**Exercise:**
Down to the last word, output the records below, skipping any images.

**Supplied entries:**
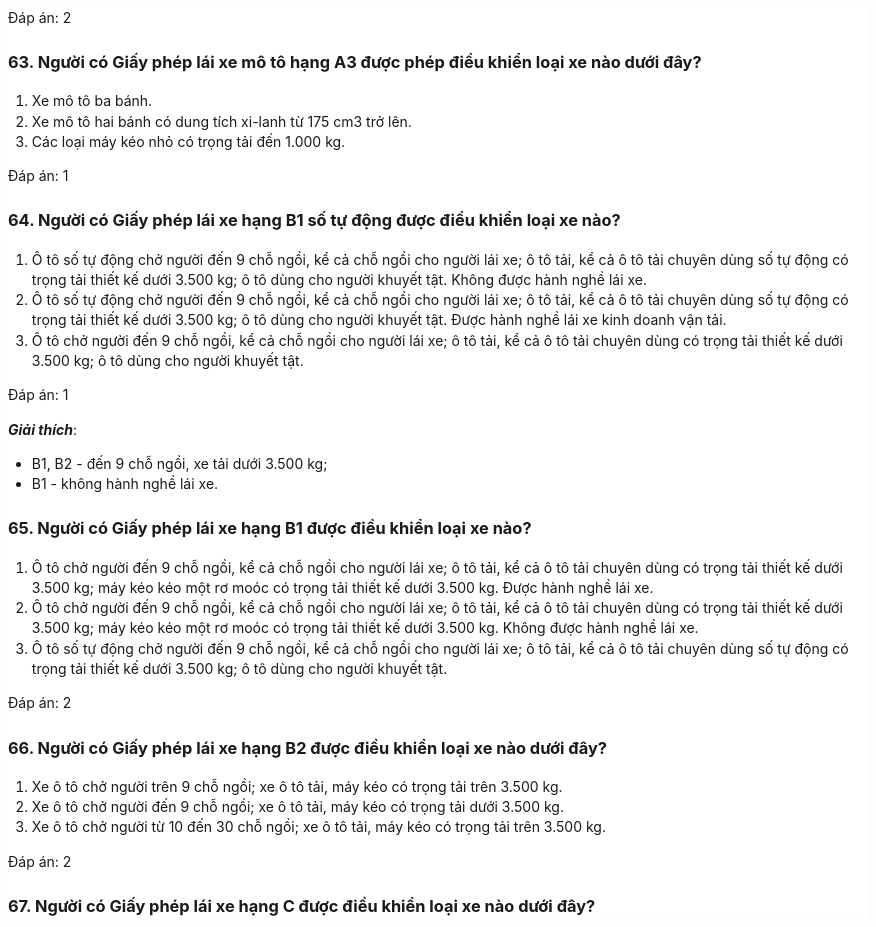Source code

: Đáp án: 2

### 63. Người có Giấy phép lái xe mô tô hạng A3 được phép điều khiển loại xe nào dưới đây?

  1. Xe mô tô ba bánh.
  2. Xe mô tô hai bánh có dung tích xi-lanh từ 175 cm3 trở lên.
  3. Các loại máy kéo nhỏ có trọng tải đến 1.000 kg.

Đáp án: 1

### 64. Người có Giấy phép lái xe hạng B1 số tự động được điều khiển loại xe nào?

  1. Ô tô số tự động chở người đến 9 chỗ ngồi, kể cả chỗ ngồi cho người lái xe; ô tô tải, kể cả ô tô tải chuyên dùng số tự động có trọng tải thiết kế dưới 3.500 kg; ô tô dùng cho người khuyết tật. Không được hành nghề lái xe.
  2. Ô tô số tự động chở người đến 9 chỗ ngồi, kể cả chỗ ngồi cho người lái xe; ô tô tải, kể cả ô tô tải chuyên dùng số tự động có trọng tải thiết kế dưới 3.500 kg; ô tô dùng cho người khuyết tật. Được hành nghề lái xe kinh doanh vận tải.
  3. Ô tô chở người đến 9 chỗ ngồi, kể cả chỗ ngồi cho người lái xe; ô tô tải, kể cả ô tô tải chuyên dùng có trọng tải thiết kế dưới 3.500 kg; ô tô dùng cho người khuyết tật.

Đáp án: 1

***Giải thích***: 
* B1, B2 - đến 9 chỗ ngồi, xe tải dưới 3.500 kg; 
* B1 - không hành nghề lái xe.

### 65. Người có Giấy phép lái xe hạng B1 được điều khiển loại xe nào?

  1. Ô tô chở người đến 9 chỗ ngồi, kể cả chỗ ngồi cho người lái xe; ô tô tải, kể cả ô tô tải chuyên dùng có trọng tải thiết kế dưới 3.500 kg; máy kéo kéo một rơ moóc có trọng tải thiết kế dưới 3.500 kg. Được hành nghề lái xe.
  2. Ô tô chở người đến 9 chỗ ngồi, kể cả chỗ ngồi cho người lái xe; ô tô tải, kể cả ô tô tải chuyên dùng có trọng tải thiết kế dưới 3.500 kg; máy kéo kéo một rơ moóc có trọng tải thiết kế dưới 3.500 kg. Không được hành nghề lái xe.
  3. Ô tô số tự động chở người đến 9 chỗ ngồi, kể cả chỗ ngồi cho người lái xe; ô tô tải, kể cả ô tô tải chuyên dùng số tự động có trọng tải thiết kế dưới 3.500 kg; ô tô dùng cho người khuyết tật.

Đáp án: 2

### 66. Người có Giấy phép lái xe hạng B2 được điều khiển loại xe nào dưới đây?

  1. Xe ô tô chở người trên 9 chỗ ngồi; xe ô tô tải, máy kéo có trọng tải trên 3.500 kg.
  2. Xe ô tô chở người đến 9 chỗ ngồi; xe ô tô tải, máy kéo có trọng tải dưới 3.500 kg.
  3. Xe ô tô chở người từ 10 đến 30 chỗ ngồi; xe ô tô tải, máy kéo có trọng tải trên 3.500 kg.

Đáp án: 2

### 67. Người có Giấy phép lái xe hạng C được điều khiển loại xe nào dưới đây?
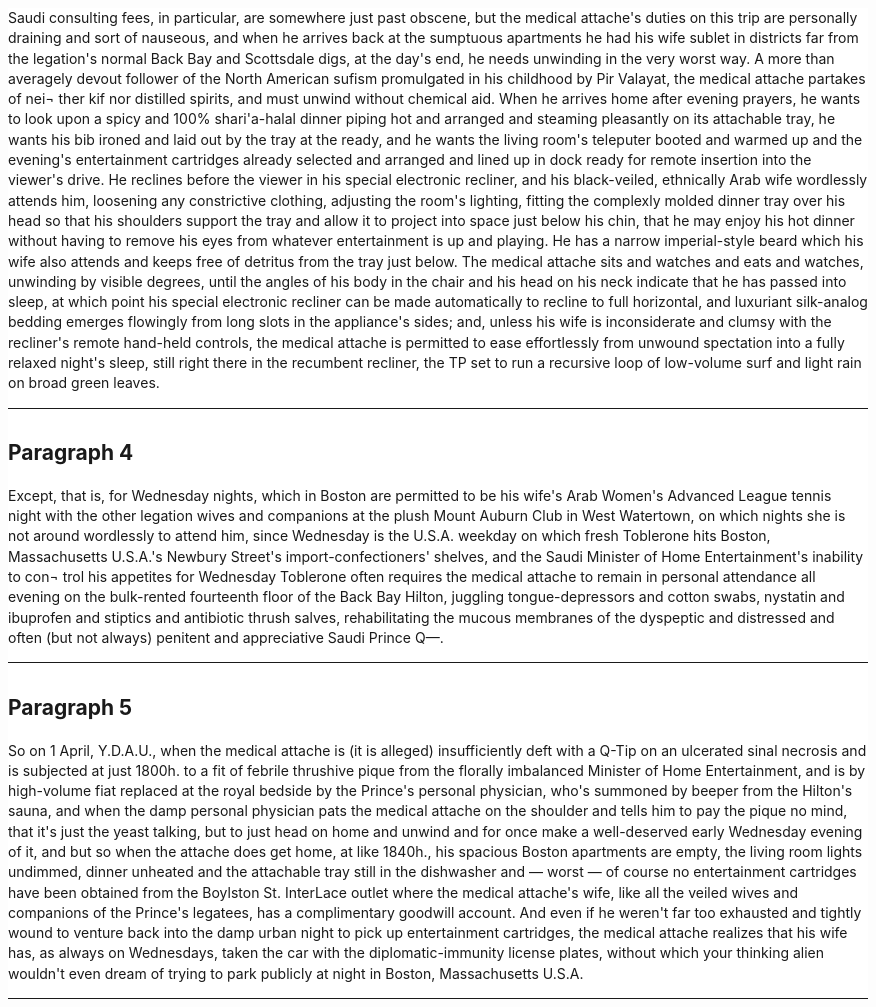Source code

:Saudi consulting fees, in particular, are somewhere just past obscene, but the medical attache's duties on this trip are personally draining and sort of nauseous, and when he arrives back at the sumptuous apartments he had his wife sublet in districts far from the legation's normal Back Bay and Scottsdale digs, at the day's end, he needs unwinding in the very worst way. A more than averagely devout follower of the North American sufism promulgated in his childhood by Pir Valayat, the medical attache partakes of nei¬ ther kif nor distilled spirits, and must unwind without chemical aid. When he arrives home after evening prayers, he wants to look upon a spicy and 100% shari'a-halal dinner piping hot and arranged and steaming pleasantly on its attachable tray, he wants his bib ironed and laid out by the tray at the ready, and he wants the living room's teleputer booted and warmed up and the evening's entertainment cartridges already selected and arranged and lined up in dock ready for remote insertion into the viewer's drive. He reclines before the viewer in his special electronic recliner, and his black-veiled, ethnically Arab wife wordlessly attends him, loosening any constrictive clothing, adjusting the room's lighting, fitting the complexly molded dinner tray over his head so that his shoulders support the tray and allow it to project into space just below his chin, that he may enjoy his hot dinner without having to remove his eyes from whatever entertainment is up and playing. He has a narrow imperial-style beard which his wife also attends and keeps free of detritus from the tray just below. The medical attache sits and watches and eats and watches, unwinding by visible degrees, until the angles of his body in the chair and his head on his neck indicate that he has passed into sleep, at which point his special electronic recliner can be made automatically to recline to full horizontal, and luxuriant silk-analog bedding emerges flowingly from long slots in the appliance's sides; and, unless his wife is inconsiderate and clumsy with the recliner's remote hand-held controls, the medical attache is permitted to ease effortlessly from unwound spectation into a fully relaxed night's sleep, still right there in the recumbent recliner, the TP set to run a recursive loop of low-volume surf and light rain on broad green leaves.

---
## Paragraph 4

Except, that is, for Wednesday nights, which in Boston are permitted to be his wife's Arab Women's Advanced League tennis night with the other legation wives and companions at the plush Mount Auburn Club in West Watertown, on which nights she is not around wordlessly to attend him, since Wednesday is the U.S.A. weekday on which fresh Toblerone hits Boston, Massachusetts U.S.A.'s Newbury Street's import-confectioners' shelves, and the Saudi Minister of Home Entertainment's inability to con¬ trol his appetites for Wednesday Toblerone often requires the medical attache to remain in personal attendance all evening on the bulk-rented fourteenth floor of the Back Bay Hilton, juggling tongue-depressors and cotton swabs, nystatin and ibuprofen and stiptics and antibiotic thrush salves, rehabilitating the mucous membranes of the dyspeptic and distressed and often (but not always) penitent and appreciative Saudi Prince Q—.

---
## Paragraph 5

So on 1 April, Y.D.A.U., when the medical attache is (it is alleged) insufficiently deft with a Q-Tip on an ulcerated sinal necrosis and is subjected at just 1800h. to a fit of febrile thrushive pique from the florally imbalanced Minister of Home Entertainment, and is by high-volume fiat replaced at the royal bedside by the Prince's personal physician, who's summoned by beeper from the Hilton's sauna, and when the damp personal physician pats the medical attache on the shoulder and tells him to pay the pique no mind, that it's just the yeast talking, but to just head on home and unwind and for once make a well-deserved early Wednesday evening of it, and but so when the attache does get home, at like 1840h., his spacious Boston apartments are empty, the living room lights undimmed, dinner unheated and the attachable tray still in the dishwasher and — worst — of course no entertainment cartridges have been obtained from the Boylston St. InterLace outlet where the medical attache's wife, like all the veiled wives and companions of the Prince's legatees, has a complimentary goodwill account. And even if he weren't far too exhausted and tightly wound to venture back into the damp urban night to pick up entertainment cartridges, the medical attache realizes that his wife has, as always on Wednesdays, taken the car with the diplomatic-immunity license plates, without which your thinking alien wouldn't even dream of trying to park publicly at night in Boston, Massachusetts U.S.A.

---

**Task response:**
Source code

: Đáp án: 2

### 63. Người có Giấy phép lái xe mô tô hạng A3 được phép điều khiển loại xe nào dưới đây?

  1. Xe mô tô ba bánh.
  2. Xe mô tô hai bánh có dung tích xi-lanh từ 175 cm3 trở lên.
  3. Các loại máy kéo nhỏ có trọng tải đến 1.000 kg.

Đáp án: 1

### 64. Người có Giấy phép lái xe hạng B1 số tự động được điều khiển loại xe nào?

  1. Ô tô số tự động chở người đến 9 chỗ ngồi, kể cả chỗ ngồi cho người lái xe; ô tô tải, kể cả ô tô tải chuyên dùng số tự động có trọng tải thiết kế dưới 3.500 kg; ô tô dùng cho người khuyết tật. Không được hành nghề lái xe.
  2. Ô tô số tự động chở người đến 9 chỗ ngồi, kể cả chỗ ngồi cho người lái xe; ô tô tải, kể cả ô tô tải chuyên dùng số tự động có trọng tải thiết kế dưới 3.500 kg; ô tô dùng cho người khuyết tật. Được hành nghề lái xe kinh doanh vận tải.
  3. Ô tô chở người đến 9 chỗ ngồi, kể cả chỗ ngồi cho người lái xe; ô tô tải, kể cả ô tô tải chuyên dùng có trọng tải thiết kế dưới 3.500 kg; ô tô dùng cho người khuyết tật.

Đáp án: 1

***Giải thích***: 
* B1, B2 - đến 9 chỗ ngồi, xe tải dưới 3.500 kg; 
* B1 - không hành nghề lái xe.

### 65. Người có Giấy phép lái xe hạng B1 được điều khiển loại xe nào?

  1. Ô tô chở người đến 9 chỗ ngồi, kể cả chỗ ngồi cho người lái xe; ô tô tải, kể cả ô tô tải chuyên dùng có trọng tải thiết kế dưới 3.500 kg; máy kéo kéo một rơ moóc có trọng tải thiết kế dưới 3.500 kg. Được hành nghề lái xe.
  2. Ô tô chở người đến 9 chỗ ngồi, kể cả chỗ ngồi cho người lái xe; ô tô tải, kể cả ô tô tải chuyên dùng có trọng tải thiết kế dưới 3.500 kg; máy kéo kéo một rơ moóc có trọng tải thiết kế dưới 3.500 kg. Không được hành nghề lái xe.
  3. Ô tô số tự động chở người đến 9 chỗ ngồi, kể cả chỗ ngồi cho người lái xe; ô tô tải, kể cả ô tô tải chuyên dùng số tự động có trọng tải thiết kế dưới 3.500 kg; ô tô dùng cho người khuyết tật.

Đáp án: 2

### 66. Người có Giấy phép lái xe hạng B2 được điều khiển loại xe nào dưới đây?

  1. Xe ô tô chở người trên 9 chỗ ngồi; xe ô tô tải, máy kéo có trọng tải trên 3.500 kg.
  2. Xe ô tô chở người đến 9 chỗ ngồi; xe ô tô tải, máy kéo có trọng tải dưới 3.500 kg.
  3. Xe ô tô chở người từ 10 đến 30 chỗ ngồi; xe ô tô tải, máy kéo có trọng tải trên 3.500 kg.

Đáp án: 2

### 67. Người có Giấy phép lái xe hạng C được điều khiển loại xe nào dưới đây?
Source code

:Saudi consulting fees, in particular, are somewhere just past obscene, but the medical attache's duties on this trip are personally draining and sort of nauseous, and when he arrives back at the sumptuous apartments he had his wife sublet in districts far from the legation's normal Back Bay and Scottsdale digs, at the day's end, he needs unwinding in the very worst way. A more than averagely devout follower of the North American sufism promulgated in his childhood by Pir Valayat, the medical attache partakes of nei¬ ther kif nor distilled spirits, and must unwind without chemical aid. When he arrives home after evening prayers, he wants to look upon a spicy and 100% shari'a-halal dinner piping hot and arranged and steaming pleasantly on its attachable tray, he wants his bib ironed and laid out by the tray at the ready, and he wants the living room's teleputer booted and warmed up and the evening's entertainment cartridges already selected and arranged and lined up in dock ready for remote insertion into the viewer's drive. He reclines before the viewer in his special electronic recliner, and his black-veiled, ethnically Arab wife wordlessly attends him, loosening any constrictive clothing, adjusting the room's lighting, fitting the complexly molded dinner tray over his head so that his shoulders support the tray and allow it to project into space just below his chin, that he may enjoy his hot dinner without having to remove his eyes from whatever entertainment is up and playing. He has a narrow imperial-style beard which his wife also attends and keeps free of detritus from the tray just below. The medical attache sits and watches and eats and watches, unwinding by visible degrees, until the angles of his body in the chair and his head on his neck indicate that he has passed into sleep, at which point his special electronic recliner can be made automatically to recline to full horizontal, and luxuriant silk-analog bedding emerges flowingly from long slots in the appliance's sides; and, unless his wife is inconsiderate and clumsy with the recliner's remote hand-held controls, the medical attache is permitted to ease effortlessly from unwound spectation into a fully relaxed night's sleep, still right there in the recumbent recliner, the TP set to run a recursive loop of low-volume surf and light rain on broad green leaves.

---
## Paragraph 4

Except, that is, for Wednesday nights, which in Boston are permitted to be his wife's Arab Women's Advanced League tennis night with the other legation wives and companions at the plush Mount Auburn Club in West Watertown, on which nights she is not around wordlessly to attend him, since Wednesday is the U.S.A. weekday on which fresh Toblerone hits Boston, Massachusetts U.S.A.'s Newbury Street's import-confectioners' shelves, and the Saudi Minister of Home Entertainment's inability to con¬ trol his appetites for Wednesday Toblerone often requires the medical attache to remain in personal attendance all evening on the bulk-rented fourteenth floor of the Back Bay Hilton, juggling tongue-depressors and cotton swabs, nystatin and ibuprofen and stiptics and antibiotic thrush salves, rehabilitating the mucous membranes of the dyspeptic and distressed and often (but not always) penitent and appreciative Saudi Prince Q—.

---
## Paragraph 5

So on 1 April, Y.D.A.U., when the medical attache is (it is alleged) insufficiently deft with a Q-Tip on an ulcerated sinal necrosis and is subjected at just 1800h. to a fit of febrile thrushive pique from the florally imbalanced Minister of Home Entertainment, and is by high-volume fiat replaced at the royal bedside by the Prince's personal physician, who's summoned by beeper from the Hilton's sauna, and when the damp personal physician pats the medical attache on the shoulder and tells him to pay the pique no mind, that it's just the yeast talking, but to just head on home and unwind and for once make a well-deserved early Wednesday evening of it, and but so when the attache does get home, at like 1840h., his spacious Boston apartments are empty, the living room lights undimmed, dinner unheated and the attachable tray still in the dishwasher and — worst — of course no entertainment cartridges have been obtained from the Boylston St. InterLace outlet where the medical attache's wife, like all the veiled wives and companions of the Prince's legatees, has a complimentary goodwill account. And even if he weren't far too exhausted and tightly wound to venture back into the damp urban night to pick up entertainment cartridges, the medical attache realizes that his wife has, as always on Wednesdays, taken the car with the diplomatic-immunity license plates, without which your thinking alien wouldn't even dream of trying to park publicly at night in Boston, Massachusetts U.S.A.

---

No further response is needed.